From the essay on talking about race below, reproduce word for word the part that opens with the words containing "I planned to" and closes with "not my problem.".

→ **PASSAGE TO READ**:
* * * * * * * * *
Inspirational reflections on race and ethnicity…Everyone can have a seat at this table.
Fear is the one emotion I didn’t expect to feel when I launched the Race and Change oral history project in the year 2000 – a 21st century look at race in the U.S. from the personal point of view.
I planned to interview a cross-section of people on race and ethnic relations and they understood that their life stories would be preserved in the historical archives and shared with others on TV, radio, and the Web.
Talking to strangers was not my problem.
For a couple of decades before my academic career I had made a living as a journalist, knocking on the doors of others’ lives to gather information.
Talking about “race” in America, however, can be tricky business.
First of all, the term is a fiction: there is no biological basis. But, in reality, it has come to encompass a range of experiences where groups of people encounter prejudice, discrimination, and inequities. Language, religion, and even sexual preference get tossed into the mix, along with people wrestling with multi-racial and multi-ethnic identities.
But let’s face it, skin color and African descent looms as the most racially-charged difference that causes the most repercussions.
Still, many people persist in dismissing race as an issue of the past that has been resolved in the 21st century. We have larger global issues to work on, they say. Others just want the topic to go away so they ask: Why do you keep talking about it?
If race is not a problem today, I answer, we should be able to talk about it – and easily.
Instead, when conflict situations flare up in the media, they can be counted on to spark outrage and national debates. Minority groups usually take the lead in discussions and majority groups go on the offense, or retreat. Targets of discrimination keep changing, and on the global stage all kinds of “us” and “them” clashes are played out everyday.
Human nature gets the discredit: people will always find someone to look down on, we say. But our greatness lies in the human potential to continually strive to rise above those tendencies.
If race is a problem then we must keep talking – or trying.
We just need some better ways to do it.
I wondered this: What if you asked a cross-section of people the same questions – not about their opinions but about their personal experiences with racial change – and gave them the opportunity to discuss race relations as a naturally-occurring part of their lives? Maybe this could turn into cross-cultural dialogues that shift the tone of the conversation a bit.
During those first interviews in this new territory, though, a wave of trepidation would sweep over me, suddenly, at times. I’d pull onto the swale of some quiet street and take a few deep breaths until I felt composed enough to ring the doorbell for the scheduled interview. I was unsure of what to expect, especially from Whites. Would the wounds that I knew I would inevitably encounter across racial and ethnic lines be too painful – for all of us? Would it be possible to talk about race in a nation adept at stonewalling conversation and do it in a non-confrontational, hopeful way?
Beginning can be the hardest part.
The work has resonated with people, and with the media, over the years. So far, more than 125 race and ethnic relations oral histories of Blacks, Whites, Hispanics/Latinos, Caribbeans, and Asians have been collected for the historical archives – native-born and immigrant residents of Southern Florida, nationally cited as one of the most diverse areas in the country.
It has spawned books, public TV productions, CNN coverage, youth training programs and community projects on race in Florida as well as an expansion of “race” and change oral histories to Ghana, West Africa.
In the U.S., polls and surveys are quick to note that most of us continue to live racially-separated lives across ethnicities outside of work, school, or occasional activities, and despite the election of a president of African descent we still don’t tend to see eye-to-eye on progress in racial attitudes. But people’s personal stories provide glimpses behind those walls.
Many told me they were surprised at the things from the past – good and bad – that surfaced in the process of the telling, including struggles with differences within their own groups as well.
The fear I would feel from time to time always subsided when I remembered that this was their stories, not mine. Once I relaxed enough in the living room with a cup of morning coffee, at a dining room table after the dinner dishes were cleared, or in a quiet corner of an office at the start of end of a workday, all I had to do was listen.
* * * * * * * * *
(Stored entries)
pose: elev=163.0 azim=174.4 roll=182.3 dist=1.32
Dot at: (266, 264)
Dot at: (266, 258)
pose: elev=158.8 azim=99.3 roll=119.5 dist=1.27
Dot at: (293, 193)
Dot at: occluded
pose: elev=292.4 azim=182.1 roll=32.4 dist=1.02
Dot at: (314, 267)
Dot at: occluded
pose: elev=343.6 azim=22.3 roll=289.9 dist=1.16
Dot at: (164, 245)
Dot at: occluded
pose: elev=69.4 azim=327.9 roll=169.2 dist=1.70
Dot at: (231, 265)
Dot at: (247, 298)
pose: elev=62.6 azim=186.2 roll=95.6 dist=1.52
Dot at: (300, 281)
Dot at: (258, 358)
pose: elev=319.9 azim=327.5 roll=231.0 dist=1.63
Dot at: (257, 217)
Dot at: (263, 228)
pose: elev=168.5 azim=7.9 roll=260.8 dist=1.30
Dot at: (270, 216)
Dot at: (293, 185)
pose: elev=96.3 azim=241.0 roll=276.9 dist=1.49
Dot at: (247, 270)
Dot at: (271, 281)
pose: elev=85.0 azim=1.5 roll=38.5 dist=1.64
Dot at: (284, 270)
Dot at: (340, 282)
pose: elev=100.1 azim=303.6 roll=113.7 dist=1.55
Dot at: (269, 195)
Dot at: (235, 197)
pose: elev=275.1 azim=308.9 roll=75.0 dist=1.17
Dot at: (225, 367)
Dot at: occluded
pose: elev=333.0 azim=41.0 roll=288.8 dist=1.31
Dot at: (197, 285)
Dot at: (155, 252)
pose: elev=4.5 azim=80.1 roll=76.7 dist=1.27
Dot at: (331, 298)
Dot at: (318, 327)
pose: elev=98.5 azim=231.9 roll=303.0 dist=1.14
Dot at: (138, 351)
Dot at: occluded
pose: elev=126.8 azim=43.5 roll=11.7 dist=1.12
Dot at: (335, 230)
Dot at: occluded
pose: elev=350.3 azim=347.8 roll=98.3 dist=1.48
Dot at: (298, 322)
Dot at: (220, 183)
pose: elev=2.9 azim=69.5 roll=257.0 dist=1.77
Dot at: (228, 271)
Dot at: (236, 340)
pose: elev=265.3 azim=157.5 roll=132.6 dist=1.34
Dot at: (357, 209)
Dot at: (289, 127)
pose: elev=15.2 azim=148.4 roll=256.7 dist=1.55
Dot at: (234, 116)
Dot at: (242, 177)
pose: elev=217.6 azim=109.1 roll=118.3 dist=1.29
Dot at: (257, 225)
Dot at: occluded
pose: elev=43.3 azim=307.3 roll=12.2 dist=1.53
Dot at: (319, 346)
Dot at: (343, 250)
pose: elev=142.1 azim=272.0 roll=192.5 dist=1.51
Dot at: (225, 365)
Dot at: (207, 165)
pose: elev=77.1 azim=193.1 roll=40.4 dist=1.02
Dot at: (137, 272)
* * * * * * * * *
→ **SOLVED EXERCISE**:
I planned to interview a cross-section of people on race and ethnic relations and they understood that their life stories would be preserved in the historical archives and shared with others on TV, radio, and the Web.
Talking to strangers was not my problem.